Our generation did have to shift paradigms, and we didn’t yet have many teachers or parents who could explain this new world to us. We walked that bridge from analogue childhood to digital adulthood, one by one. Some of us didn’t take to it–the kinds of people who didn’t enjoy dinking around on dialup on a Saturday afternoon, soaking up the world’s coolest-looking assembly of human knowledge, largely stayed on the analogue side, and those folks are camouflaged as Gen X.

Those of us who work online, or found online communities we couldn’t have locally, have built our lives with those connections in mind. We’re camouflaged as Millennials.

But we are neither. In reality, we’re a single group that is sharply defined by the fact that we stumbled into the new global internet paradigm on our own. If Prodigy, CompuServe, and AOL built the bridges between DARPAnet and the internet we have today, then our generation are those bridges’ travelers.

We’re the Prodigy kids, the proto-Millennials who showed up to the internet party a little early, accompanied by the buzz-click-whir of dialup connections in progress. We’re the salty aunts sliding drinks over to our Millennial friends, explaining how we remember childhood before the internet and adulthood before 9/11. We remember the world we thought we were graduating into until the Boomers’ post-9/11 isolationism, jingoism, and Islamophobia settled into our institutions like a virus for which we’d been vaccinated.

We have the advantages of pre-Bush era educations, memories of how things were done before we relied on computers, and a global network of friends and family who help us see news and perspectives other than our local 6 o’clock anchor’s.

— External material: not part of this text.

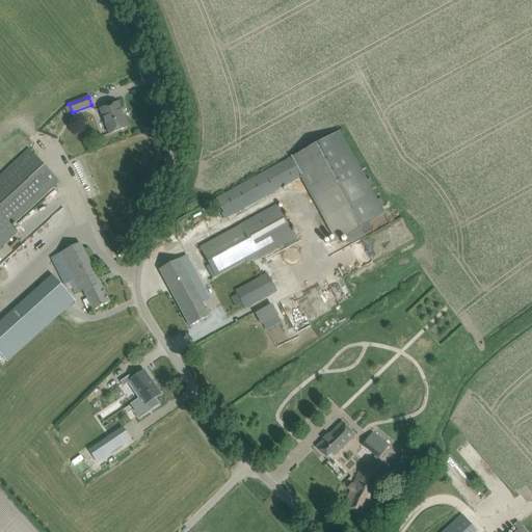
[(100,109),(109,134),(127,128),(117,103),(100,109)]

There’s a role for us to play in this post-Trump world. I trust we’ll find it.

BTNK61C. That was my prodigy login for YEARS, the first way I got online.

*waves* hi, kiddos, it me, born in late 1976. This is the world I grew up in.

Our salient characteristic is not the seven years of our birth. It’s that we spent our seven teenage years in the mid ‘90s, specifically 1995 and 1996

Thiiiiiiiiis. These two years exactly are when I and all my friends got online. We dialed into BBSes, used free Juno email, and occasionally used AOL or Prodigy when our parents would spring for it. We were the nerdy kids, of course; most of the school certainly didn’t do BBSes, but more and more of the non-nerdy kids were also getting online one way or another. And it was mostly the teenagers then – our parents hardly got online at all, mostly seeing it as sort of an entertainment fad for the kids. I mean, I interacted with plenty of adults online, but the ones I knew didn’t really use it much.

By the time I got to college (and its beautiful ethernet) in the fall of 1997, AOL was becoming widespread (covering a bathroom wall in AOL CDs was common in my dorm), and within two years pretty much everyone and their grandparents had internet access. 1995-2000 saw an extremely sudden shift from nobody online to everybody online, and it was an interesting time to be a teenager.

Wow, this is accurate. I was born in 1980, and I started poking at the internet in 1995. I got my own connection at home in late 1997, and picked Ltleflrt as my AOL name, and held onto the handle as you can see lol.

In hindsight, it’s funny to me that I read Ender’s Game in 1992 and didn’t understand the references to The Web, because the internet just wasn’t a thing yet. And just last night I was telling my husband that I feel like there is a definite Before/After divide in my head based on 9/11.

I identify with millennials more than gen x, but I still feel like an ignored middle child when people talk about generations. And this post definitely expresses why.